Şenay Seba yine kendine has üslubunu sırtlamış, çocukların korkularıyla sarmaş dolaş hallerine, girişimci ve çözüme koşan özgür ruhlarına bir günebakanın kırılganlığıyla yaklaşıyor. Köşesini bucağını seveceğimiz, satırları heyecandan uyuyamayan, ağaçlara tırmanıp meyvelere doyan bir kitap… Belki de yetişkinlerin, dallarında öğütler bulmayı umdukları bir kiraz ağacı… Ama unuttukları bir şey var: Çocuklar yalnızca kiraz istiyor! Evet, bildiğimiz kiraz, şöyle yaz tadında! İşte bu yüzden, çocuklarla birlikte meraklanan, ağaçlara tırmanan; insanın kalbine uzanan dalların ucundaki parlak, özlü, tadı damakta kalacak bir roman bu!
Emek verip sığındığımız limanlar eninde sonunda müjdeci gemilere göz kırpacaktır…

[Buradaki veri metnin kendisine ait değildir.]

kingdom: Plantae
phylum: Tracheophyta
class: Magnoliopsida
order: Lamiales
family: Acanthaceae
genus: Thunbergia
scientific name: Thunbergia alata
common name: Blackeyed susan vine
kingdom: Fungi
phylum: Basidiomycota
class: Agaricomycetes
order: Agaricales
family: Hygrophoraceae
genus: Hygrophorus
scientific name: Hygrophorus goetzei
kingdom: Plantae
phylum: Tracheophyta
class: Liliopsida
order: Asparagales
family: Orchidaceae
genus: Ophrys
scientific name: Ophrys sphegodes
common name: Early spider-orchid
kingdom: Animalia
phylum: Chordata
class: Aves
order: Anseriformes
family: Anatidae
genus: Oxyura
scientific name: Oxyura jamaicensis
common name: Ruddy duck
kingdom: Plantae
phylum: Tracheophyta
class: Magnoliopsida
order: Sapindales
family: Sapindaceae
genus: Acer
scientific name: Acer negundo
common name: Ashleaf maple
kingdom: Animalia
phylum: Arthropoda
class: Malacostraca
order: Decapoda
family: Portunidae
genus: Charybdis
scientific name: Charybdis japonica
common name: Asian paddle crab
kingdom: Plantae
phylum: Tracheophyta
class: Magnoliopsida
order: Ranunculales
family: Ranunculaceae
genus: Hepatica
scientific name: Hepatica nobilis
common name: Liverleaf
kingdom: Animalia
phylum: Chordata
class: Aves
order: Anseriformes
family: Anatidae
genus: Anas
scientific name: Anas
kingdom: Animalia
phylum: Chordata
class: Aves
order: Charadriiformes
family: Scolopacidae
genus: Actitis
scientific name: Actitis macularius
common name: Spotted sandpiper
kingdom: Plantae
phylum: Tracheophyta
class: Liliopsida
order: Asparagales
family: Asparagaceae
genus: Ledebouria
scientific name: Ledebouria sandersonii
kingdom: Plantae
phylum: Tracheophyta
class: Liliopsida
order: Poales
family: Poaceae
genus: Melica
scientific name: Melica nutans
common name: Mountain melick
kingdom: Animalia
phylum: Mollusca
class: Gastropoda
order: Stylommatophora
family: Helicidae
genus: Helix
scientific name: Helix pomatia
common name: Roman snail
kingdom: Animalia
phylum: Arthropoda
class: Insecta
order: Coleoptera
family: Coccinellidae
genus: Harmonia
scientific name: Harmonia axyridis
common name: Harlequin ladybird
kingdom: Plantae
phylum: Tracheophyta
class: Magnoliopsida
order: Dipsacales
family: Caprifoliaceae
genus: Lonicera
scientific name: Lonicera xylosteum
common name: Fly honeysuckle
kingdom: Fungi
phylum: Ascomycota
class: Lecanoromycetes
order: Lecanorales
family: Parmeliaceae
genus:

Can, yaz tatilini babaannesi ve dedesiyle geçirmek için yola koyulur. Ama yolculuğu sona erdiğinde kendini tuhaf bir kasabada bulur. Burada her şey, tam tersini düşündürmektedir. Örneğin, güneşe bakarken gece, geceye bakarken de gündüz akla gelir. Yalnızca bu mu? Can, kendisine sığınanları gizleyip kucaklayan bir ormanda, haşır huşur sesler, rüzgâra sinirlenen deniz, geleni geçeni gözetleyen devler ve karanlıktan korkan günebakanlarla öylece kalakalmıştır. Gerçi yalnız değildir, tüm okulun tuhaf bulduğu Melisa da tesadüfen oradadır, hiç çıkarmadığı şu güneş gözlükleriyle. Onun dikkat çeken hallerini, esrarengiz sandığını, tanık olacağımız cesur şarkılarını da unutmayalım. Görünen o ki Can’ın yaz tatili sıradan geçmeyecektir. Dünyanın öteki ucundan bile duyulacak bir hikâye ve Geceyi Yutan Çocuk da Melisa’nın sürprizlerinden bazılarıdır. Sizin için de bir tane var, yaklaşın: Bir çocuk geceyi nasıl yutar?